Unions would benefit under conservative group’s right-to-work fix

The conservative Mackinac Center is proposing a fix to right-to-work laws that would address organized labor’s complaint that the laws create an unfair burden on them.

“The policy outlined in this paper — ‘Worker’s Choice’ — would release employees from unwanted union representation and relieve unions from providing services to so-called free/forced riders,” wrote Mackinac lawyer Vincent Vernuccio in a paper released Monday.

Right-to-work laws say that a worker cannot be forced to join a union or otherwise support it financially as a condition of employment. Most union contracts with management include provisions requiring that condition, but 25 states have passed prohibitions on the practice. Three of the 25 states, Indiana, Michigan and Wisconsin, have adopted the laws in the last three years.

Unions argue that such provisions — called a “security clause” or “closed shop” rule — is necessary because federal law requires they represent all workers in a private-sector workplace. Public-sector unions, which are mostly governed by state law, typically face the same requirement. Without the security clause, they face the economic problem of “free riders” — people who pay the union nothing but then get the benefits of its services.

In a 2013 lawsuit against Michigan’s then-recently enacted right-to-work law, a Teamsters local argued the law was “a violation of the prohibitions against involuntary servitude” because its members were forced to work on behalf of nonunion members.

Vernuccio agrees that the unions have a legitimate complaint and says that releasing them from the requirement would benefit them by relieving them of the added costs. It also would help unions by giving workers an incentive to remain members to retain their union benefits. Workers who refused to join would be complete free agents, responsible for negotiating their own pay and benefits.

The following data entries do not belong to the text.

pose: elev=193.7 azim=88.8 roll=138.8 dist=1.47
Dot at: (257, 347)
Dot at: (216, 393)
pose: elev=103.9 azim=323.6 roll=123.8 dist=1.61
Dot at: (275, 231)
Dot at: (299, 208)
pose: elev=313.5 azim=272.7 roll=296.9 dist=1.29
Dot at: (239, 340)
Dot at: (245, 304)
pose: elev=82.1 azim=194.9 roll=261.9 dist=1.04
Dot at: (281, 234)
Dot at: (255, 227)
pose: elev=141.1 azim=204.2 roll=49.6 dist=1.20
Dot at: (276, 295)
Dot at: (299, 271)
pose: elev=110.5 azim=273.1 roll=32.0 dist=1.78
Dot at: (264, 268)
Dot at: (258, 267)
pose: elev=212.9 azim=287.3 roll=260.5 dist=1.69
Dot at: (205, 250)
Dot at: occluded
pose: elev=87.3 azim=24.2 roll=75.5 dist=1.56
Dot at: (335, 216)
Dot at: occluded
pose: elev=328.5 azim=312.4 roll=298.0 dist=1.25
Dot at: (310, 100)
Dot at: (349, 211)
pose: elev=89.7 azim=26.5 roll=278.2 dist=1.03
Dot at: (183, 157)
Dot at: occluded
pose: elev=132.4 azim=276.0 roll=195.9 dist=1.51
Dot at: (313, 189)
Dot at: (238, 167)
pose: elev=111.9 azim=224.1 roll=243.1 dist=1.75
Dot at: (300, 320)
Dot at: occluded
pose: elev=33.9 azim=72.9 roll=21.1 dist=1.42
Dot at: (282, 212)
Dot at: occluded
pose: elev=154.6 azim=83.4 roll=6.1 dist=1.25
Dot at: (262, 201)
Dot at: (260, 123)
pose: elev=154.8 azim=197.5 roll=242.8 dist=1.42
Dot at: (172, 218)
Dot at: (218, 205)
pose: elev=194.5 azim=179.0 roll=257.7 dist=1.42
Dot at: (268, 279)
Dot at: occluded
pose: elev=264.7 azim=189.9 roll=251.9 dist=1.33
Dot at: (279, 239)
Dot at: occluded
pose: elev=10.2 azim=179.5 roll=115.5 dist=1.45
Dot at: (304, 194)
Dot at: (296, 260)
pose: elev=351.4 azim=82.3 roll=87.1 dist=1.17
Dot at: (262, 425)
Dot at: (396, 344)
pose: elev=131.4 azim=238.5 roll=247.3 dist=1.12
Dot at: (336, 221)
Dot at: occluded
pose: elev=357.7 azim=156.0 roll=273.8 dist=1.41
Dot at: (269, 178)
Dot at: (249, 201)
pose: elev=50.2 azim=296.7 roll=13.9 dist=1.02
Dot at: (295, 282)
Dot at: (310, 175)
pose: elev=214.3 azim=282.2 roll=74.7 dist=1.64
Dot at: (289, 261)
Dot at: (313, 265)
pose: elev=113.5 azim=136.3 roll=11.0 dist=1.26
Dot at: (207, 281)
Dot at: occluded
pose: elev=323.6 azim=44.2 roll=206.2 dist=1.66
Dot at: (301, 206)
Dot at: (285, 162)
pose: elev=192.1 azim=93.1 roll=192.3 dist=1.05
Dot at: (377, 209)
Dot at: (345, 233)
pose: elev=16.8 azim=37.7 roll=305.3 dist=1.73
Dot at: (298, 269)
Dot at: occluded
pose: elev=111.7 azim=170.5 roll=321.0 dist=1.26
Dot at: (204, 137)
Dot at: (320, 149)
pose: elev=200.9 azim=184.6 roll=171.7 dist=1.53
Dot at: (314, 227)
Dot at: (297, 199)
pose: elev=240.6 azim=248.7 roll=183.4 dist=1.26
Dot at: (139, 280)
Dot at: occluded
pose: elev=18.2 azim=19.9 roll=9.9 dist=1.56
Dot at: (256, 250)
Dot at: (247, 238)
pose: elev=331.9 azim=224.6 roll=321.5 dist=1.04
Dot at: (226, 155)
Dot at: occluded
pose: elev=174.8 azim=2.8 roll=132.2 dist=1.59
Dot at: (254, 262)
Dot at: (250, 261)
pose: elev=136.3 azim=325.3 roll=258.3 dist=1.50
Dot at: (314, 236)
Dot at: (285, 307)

The paper focuses on public-sector unions because making the change would be easier at that level. A change in federal labor law, which covers private-sector unions, would require an amendment to the National Labor Relations Act.

“It is probably much easier to start at the state level, but this could be applied to the NLRA. However, politically that is probably not feasible with the current environment in Washington,” Vernuccio said. Unions are unlikely to be supportive since they oppose right-to-work laws generally and would rather scrap them than fix them.

Ross Eisenbrey, vice president of the liberal Economic Policy Institute, did not see Vernuccio’s proposal as a good solution, since it “doesn’t account for what the goal of collective bargaining is: to strengthen the workers’ hand … He is proposing to fragment that power.” He added that the acknowledgement that right to work creates a free rider issue was “at least a step in the right direction.”